El General Arista, al renunciar la Presidencia de la República, en 5 de Enero de 1853.

 

SEÑORES:
Llamado por el voto de mis compatriotas á ocupar la primera Magistratura de la República, otorgué en el tiempo y forma que sus leyes previenen, el sincero y solemne juramento de consagrarme enteramente á su servicio, tomando por mi divisa el fiel y estricto mantenimiento del código que rige á la Nación. Esperando que su observancia bastaría á cicatrizar sus heridas y á reparar los quebrantos que le Había traído la perpetuación del régimen revolucionario, encaminé todos mis esfuerzos á restablecer la confianza y buena correspondencia entre las autoridades locales y las del Centro, convencido de que solamente la unión y la armonía dan fuerza y estabilidad, y de que asociaciones políticas como la nuestra sólo pueden conservarse con la concordia entre los encargados de velar sobre sus comunes intereses.

Las instituciones federales, lo mismo que el globo que habitamos, no se mantienen sino por la sola é íntima cohesión de sus propias partes componentes.
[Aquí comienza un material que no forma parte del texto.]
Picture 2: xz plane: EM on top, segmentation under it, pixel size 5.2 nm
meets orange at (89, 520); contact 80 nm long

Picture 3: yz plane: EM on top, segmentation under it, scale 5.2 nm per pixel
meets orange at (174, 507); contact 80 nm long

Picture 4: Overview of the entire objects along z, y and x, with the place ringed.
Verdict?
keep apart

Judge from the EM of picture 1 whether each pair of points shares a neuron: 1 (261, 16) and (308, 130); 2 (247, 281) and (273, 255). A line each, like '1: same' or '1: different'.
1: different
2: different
Con este convencimiento he administrado los negocios de la República durante los dos años que van á cumplirse dentro de pocos días; sostenido por él presté mis juramentos; y con la conciencia de no haber perdonado medios, diligencias ni aun sacrificios personales para llegar al intento propuesto, me dirijo también hoy á los representantes de la Nación para devolverles el Poder que olla puso en mis manos.
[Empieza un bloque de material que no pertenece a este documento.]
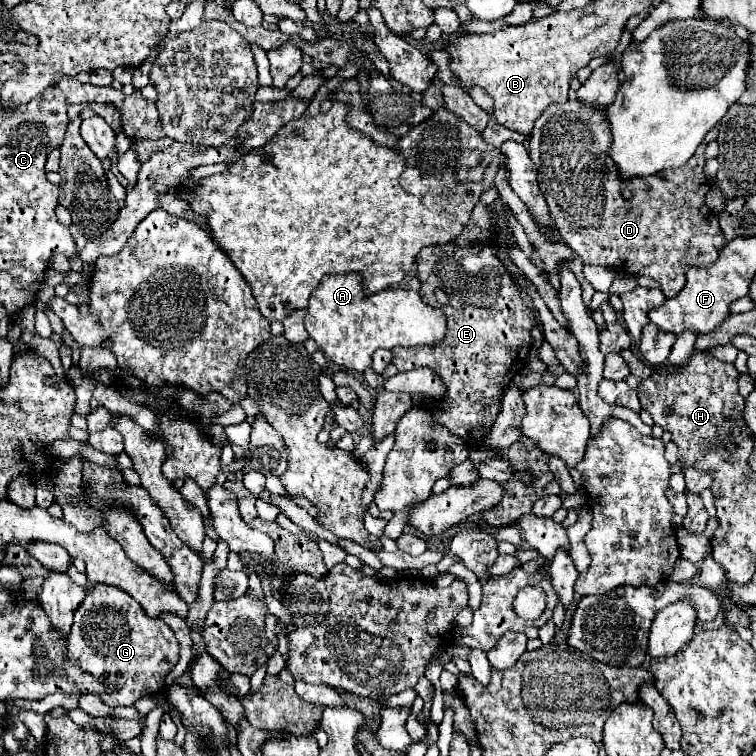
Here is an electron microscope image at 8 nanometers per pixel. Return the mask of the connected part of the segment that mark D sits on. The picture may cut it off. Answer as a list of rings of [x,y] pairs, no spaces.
[[[580,100],[568,104],[552,104],[536,120],[530,134],[528,154],[538,170],[538,184],[548,202],[550,216],[556,222],[562,240],[582,258],[584,264],[610,266],[622,274],[642,274],[660,282],[666,298],[672,298],[686,284],[686,270],[690,266],[710,266],[718,260],[726,238],[718,224],[718,216],[702,214],[704,196],[710,184],[702,172],[706,144],[718,138],[718,128],[706,134],[698,152],[680,168],[668,168],[646,178],[620,180],[618,168],[610,158],[612,136],[608,128],[608,108],[590,108]]]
Al tomar una resolución de carácter tan extremo, no cedo ni á las emergencias que amenazan al Gobierno y á las instituciones, ni á los peligros que presentan, ni menos á sentimientos de que por favor divino siempre me he encontrado libre: cedo sí, á la falta total de medios para dominarlas, y cedo, sobre todo, ante la imposibilidad legal de adquirirlos.
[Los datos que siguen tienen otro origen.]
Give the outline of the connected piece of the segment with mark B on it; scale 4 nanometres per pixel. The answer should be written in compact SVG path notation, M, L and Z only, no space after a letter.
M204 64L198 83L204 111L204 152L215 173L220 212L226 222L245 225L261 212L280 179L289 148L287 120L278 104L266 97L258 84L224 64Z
Los acontecimientos que hoy ponen a la Nación y á sus instituciones al borde de un abismo, se anunciaron desde mi advenimiento al Poder con la crisis del Tesoro, y con ella nacieron también la oposición y las dificultades que, cultivadas después empeñosamente por el espíritu de partido, han venido últimamente á dar por tierra con todo, inclusos el respeto, la estimación y la fuerza moral de la autoridad.

Deseoso de restaurarlas y de reparar los efectos del grave error cometido en un punto de legislación y de la más vital importancia para el mantenimiento de las instituciones, me decidí, como última y extrema medida, á implorar la cooperación de los que más interés debían tener en salvarlas; mas allí no encontró el Gobierno sino una amarga ironía, que perdiéndolo, preparó la ruina de los demás.

La oposición, como de costumbre, había tomado por pretexto el Ministerio, haciéndolo el blanco de sus tiros. Aunque persuadido de su sinrazón, lo cambió; y haciendo una novedad en nuestras prácticas políticas, me desnudé aun de la prerrogativa de llenar todas las vacantes, trayendo á mi lado personas exentas de prevenciones de partido y que tenían honrosos antecedentes, consagrándome con ellas á los puros y meros asuntos de administración, esquivando todas las cuestiones teóricas que pudieran despertar las pasiones de partidos. Este Ministerio desapareció bajo los mismos influjos, y tras él se han sucedido con espantosa rapidez los llamamientos, las provisiones y las vacantes, sin que se haya podido encontrar el medio de contrastar las invencibles resistencias que al fin han paralizado la acción del Gobierno, mientras de día en día crece y se fortifica el número de sus enemigos.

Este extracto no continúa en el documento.